"click" is the word to look for; say how many lines of the listing below contain it, and nothing else.

==== MATERIALS PROVIDED ====

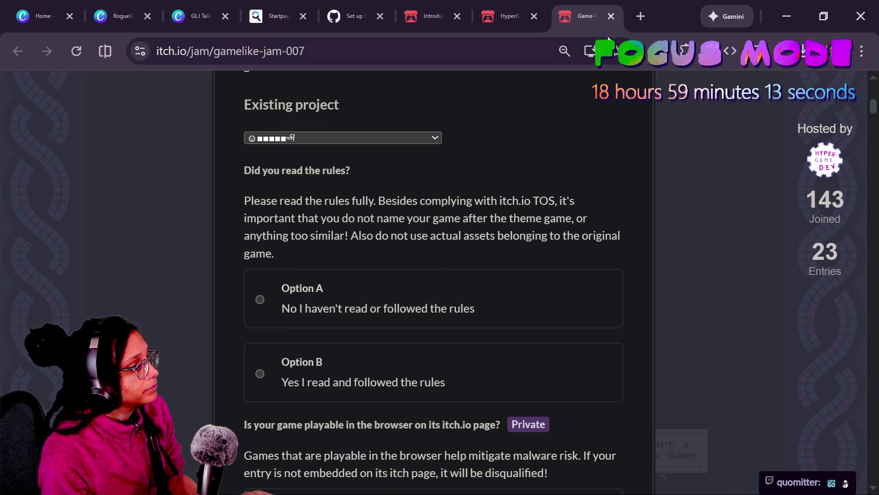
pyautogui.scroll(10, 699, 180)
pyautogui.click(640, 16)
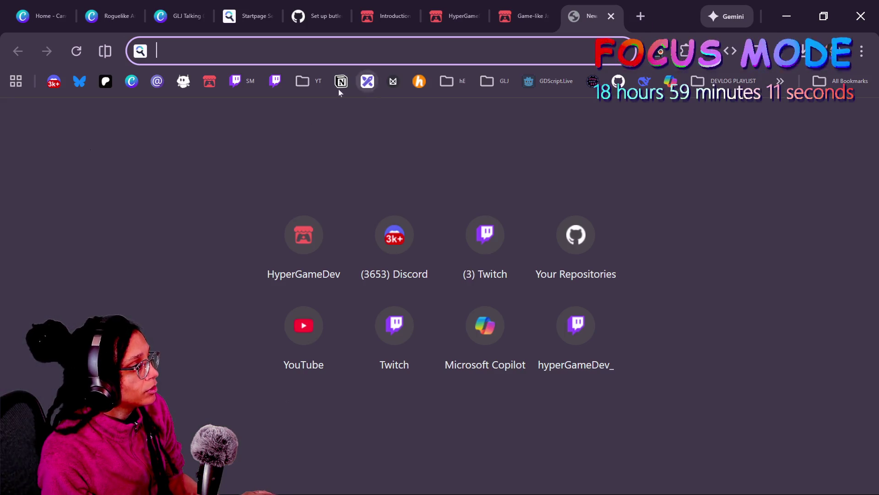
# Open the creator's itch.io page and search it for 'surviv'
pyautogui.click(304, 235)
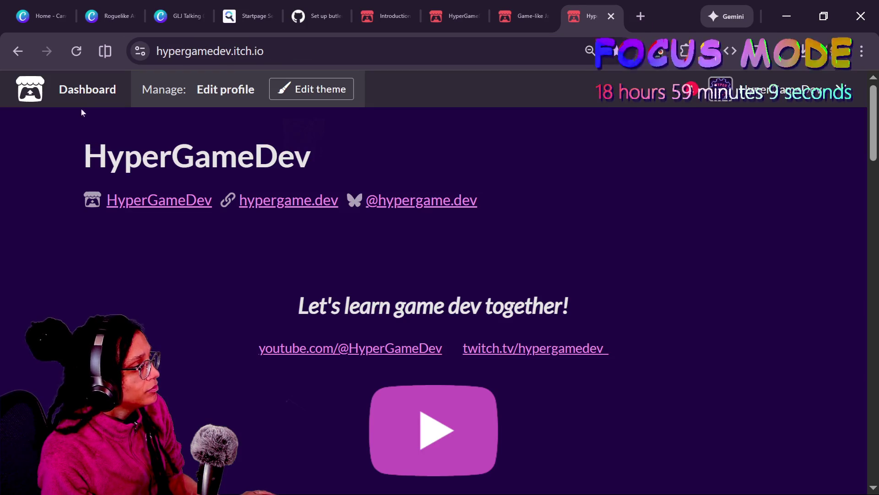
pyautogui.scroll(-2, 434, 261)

====

WRITTEN RESPONSE: 2